Jim van der Meulen zal mijn e-mail van 30-8-2021 ongetwijfeld hebben voorgelegd aan Ludo Jongen. Die weet nu dat hij de plank volledig heeft misgeslagen en zichzelf op schier onnavolgbare wijze voor schut heeft gezet. Mijn voorspelling is dat hij zijn flater van formaat niet uit zichzelf zal rectificeren in het volgende nummer van Madoc. Dan weten we allemaal wat voor geweldige wetenschapper Ludo Jongen is.


Mail van 5-10-2021 aan redacteur Jim van der Meulen en cc aan Thys VerLoren van Themaat, de directeur van uitgeverij Verloren

Beste Jim van der Meulen,

Mijn reactie op je onprofessionele en onfatsoenlijke reactie kun je lezen op https://www.lovematches.nl/nu-noch-toe-maar.

Als je denkt dat je mij met een ‘in elkaar geflanst’ – ik verlaag me even tot jullie taalgebruik – flutmailtje kunt afschepen, vergis je je schromelijk. Hierbij herhaal ik dan ook ingevolge art. 6:167 lid 1 BW mijn eis tot rectificatie in het volgende nummer van het tijdschrift Madoc.

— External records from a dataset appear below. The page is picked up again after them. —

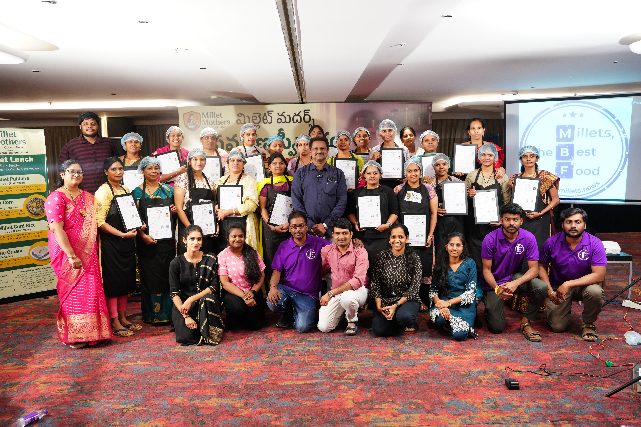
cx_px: 320
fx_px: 504
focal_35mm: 28
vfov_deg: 46.0
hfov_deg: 64.9
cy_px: 214
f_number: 4.5
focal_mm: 28.3
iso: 2000
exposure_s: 1/125
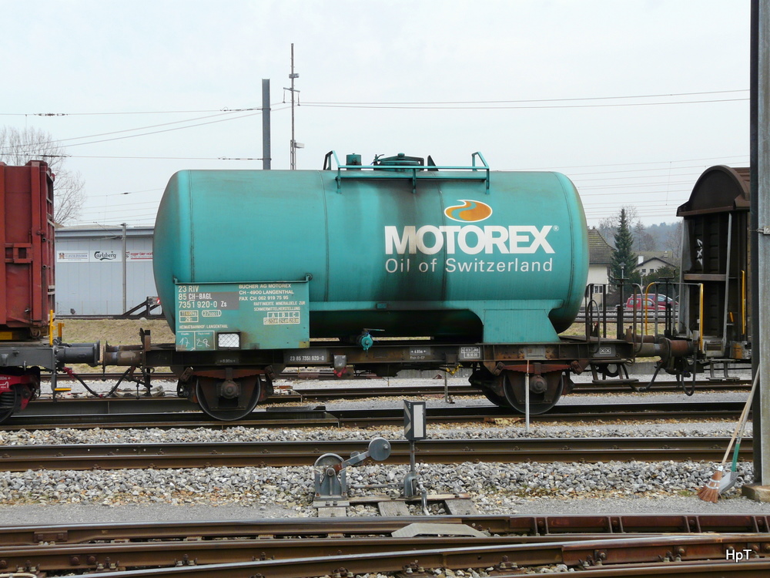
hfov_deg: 31.2
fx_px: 1379
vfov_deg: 23.7
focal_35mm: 62
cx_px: 385
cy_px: 289
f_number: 5.6
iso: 100
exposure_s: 1/200
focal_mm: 10.2
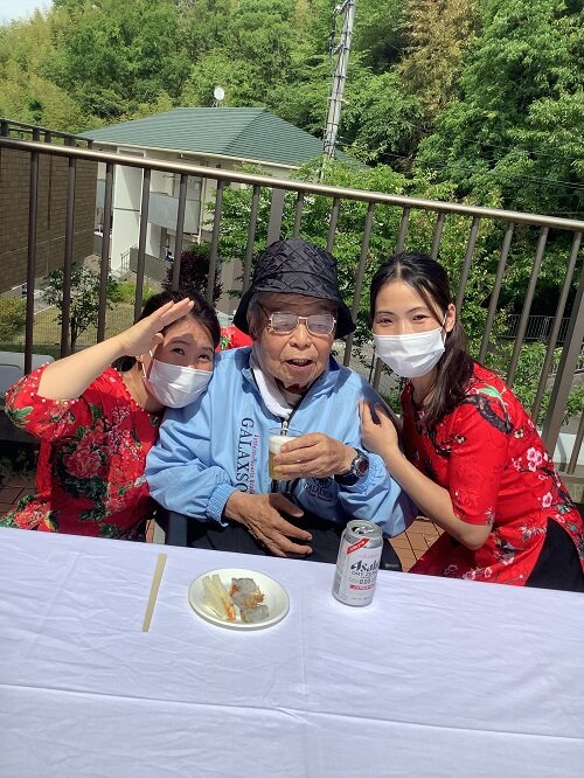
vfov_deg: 58.3
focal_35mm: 31
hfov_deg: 45.5
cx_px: 292
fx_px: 697
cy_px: 389
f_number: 2.4
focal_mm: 3.3
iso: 25
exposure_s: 1/1508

Indien ik binnen 5 dagen geen rectificatietekst ontvang die je gaat publiceren, zijn nadere acties onvermijdelijk. Hopelijk laat je het niet zover komen.

Met vriendelijke groet,

Robert Castermans


Mail van 21-11-2021 aan Thys VerLoren van Themaat, directeur van uitgeverij Verloren, en cc aan de redactie van Madoc

Geachte heer L.M. VerLoren van Themaat, beste Thys VerLoren van Themaat,

Een hoogleraar die ruiterlijk toegeeft dat hij een enorme bok heeft geschoten en zich daarvoor verontschuldigt, moet je met een lantaarntje zoeken. Ludo Jongen liegt dat hij scheel ziet in een wanhopige poging zich onder zijn joekel van een blunder uit te liegen. Daarbij slaat Ludo Jongen wild om zich heen. Ludo Jongen is duidelijk op zijn professorale leuter getrapt. Als wetenschapper heeft Ludo Jongen zichzelf volledig gediskwalificeerd.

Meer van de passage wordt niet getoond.